Really enjoyed this video. As a senior artist in effects i understood most of it - but it was still very illuminating on the procedures and math you needed to implement. Thanks for sharing.
Yes!! Was waiting for this one after I had watched Acerola video about ocean simulation and wondered how this fluid simulation project of yours is doing (since you mentioned it back in the AI game challenge). Question answered
I'm a simple gal. I see a new Coding Adventure, I click. Love these.

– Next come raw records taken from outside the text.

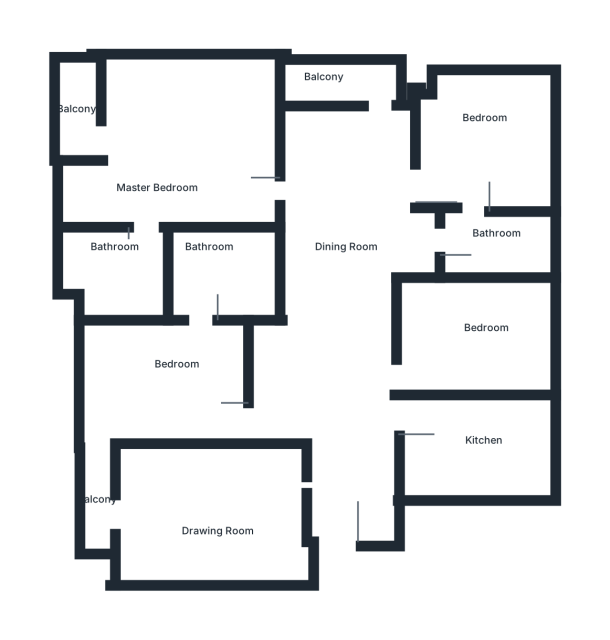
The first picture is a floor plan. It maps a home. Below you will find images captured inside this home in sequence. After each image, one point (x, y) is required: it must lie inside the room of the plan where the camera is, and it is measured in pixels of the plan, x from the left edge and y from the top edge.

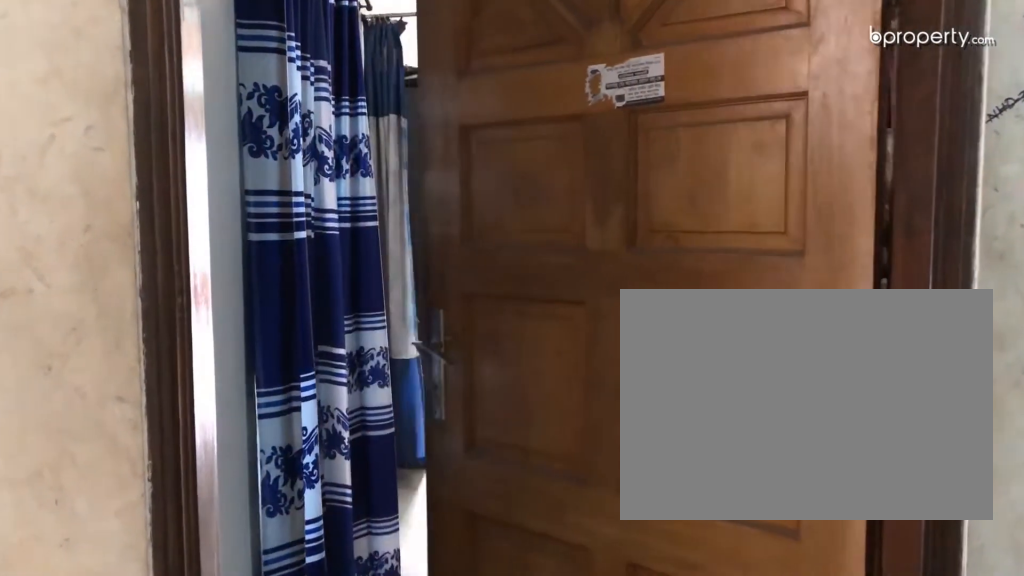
(353, 485)
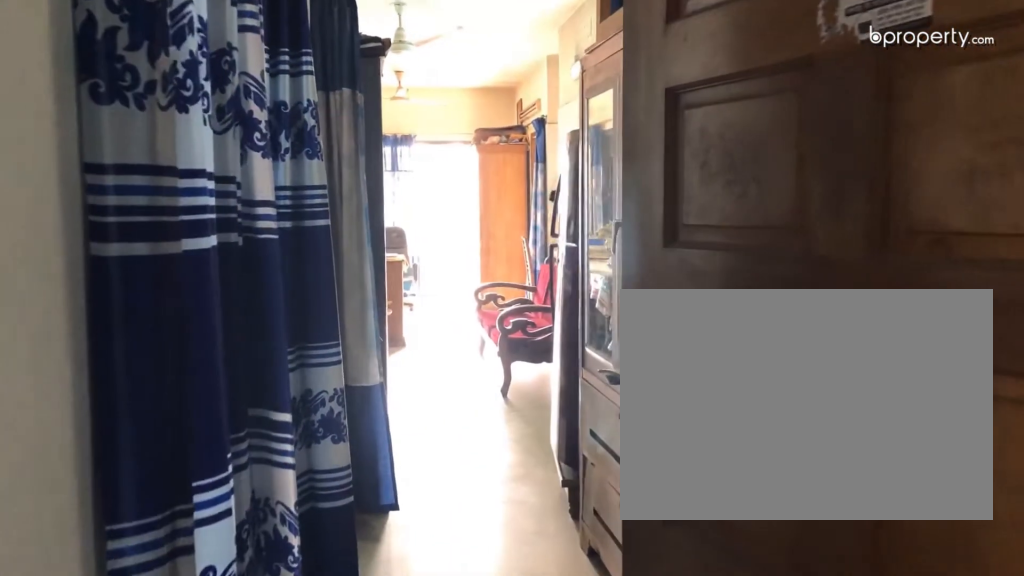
(353, 485)
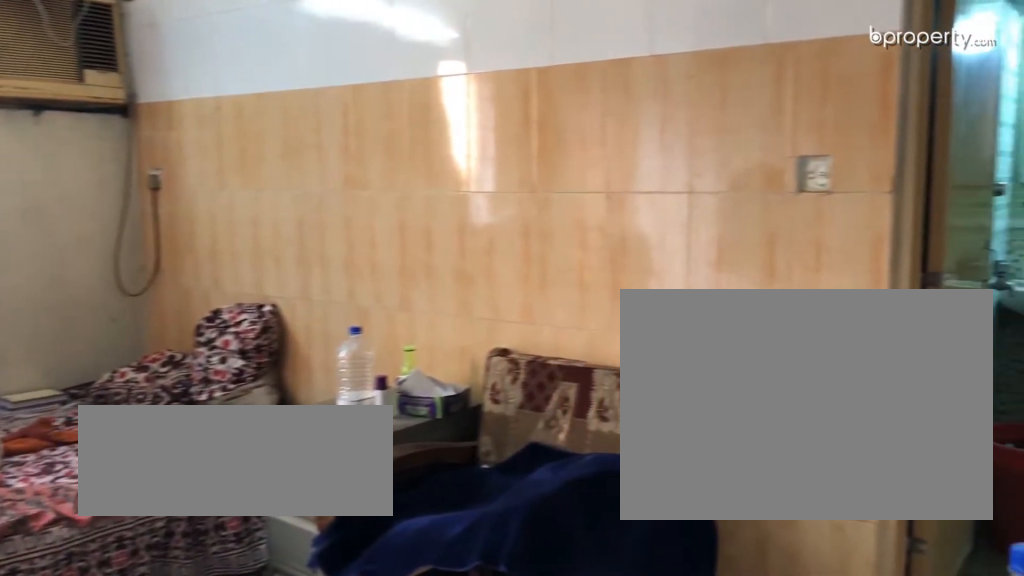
(184, 386)
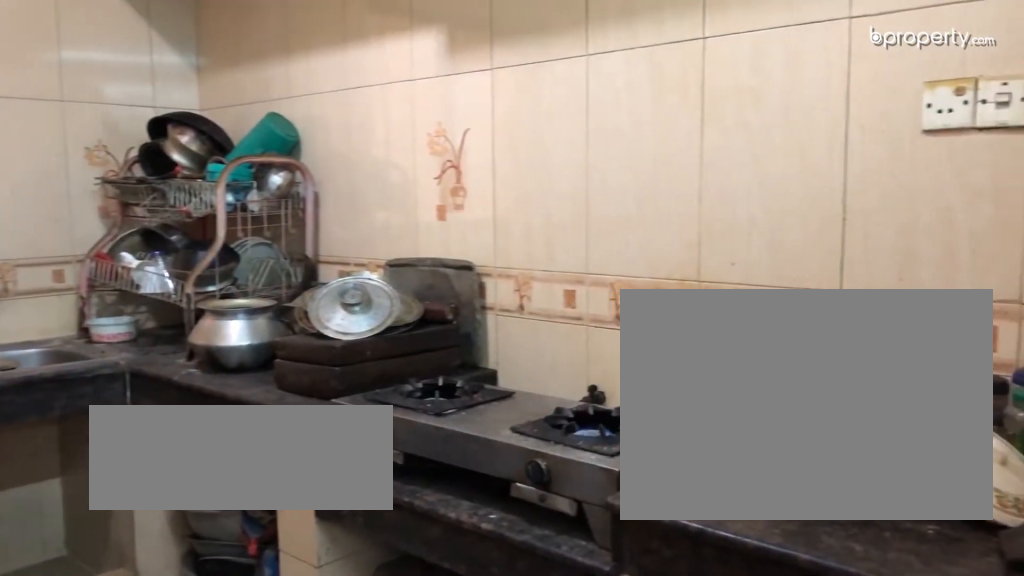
(485, 459)
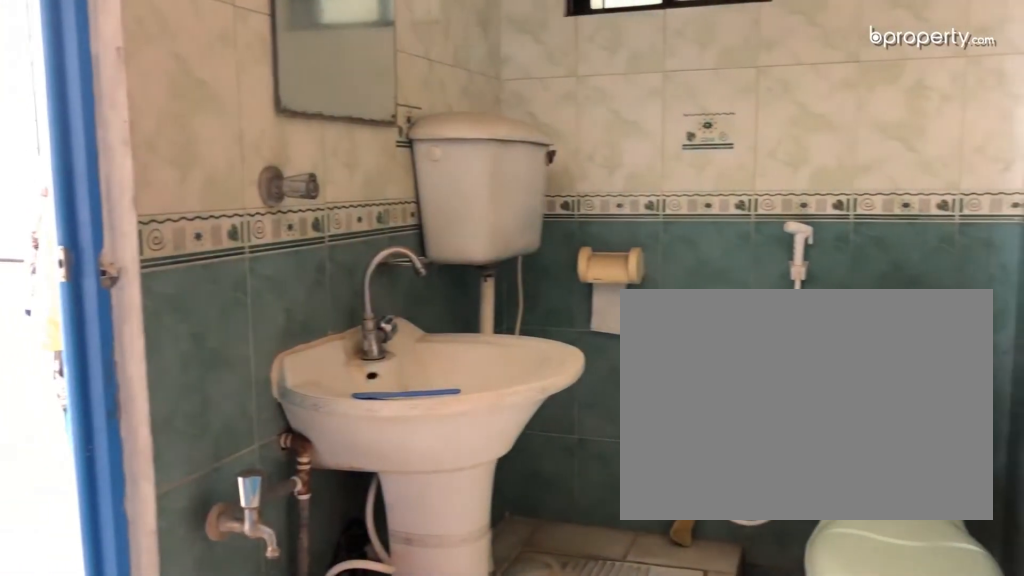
(485, 241)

This reminds me of a game I had on my phone years ago, where it was basically the same 2 dimensional fluid but you could only pick up the fluid. Great video
My MSC project back in 1990 was simulating forces in a 3D surface using the Inmos Transputer chip (actually a set of five of them, one controller and four workers). It used a very trivial averaging formula (vertical velocity of cell in next generation is the average of the height differences to its neighbours). It ended up looking quite pretty. After handing the project in, I've barely done anything with computer graphics, sadly. The point of the project was to demonstrate the power of parallelism and message passing rather than accurately model reality. But your adventure is next level and has got me thinking about downloading a games library for Python and reimplementing my MSc project, then moving onto yours. Thanks for the inspiration.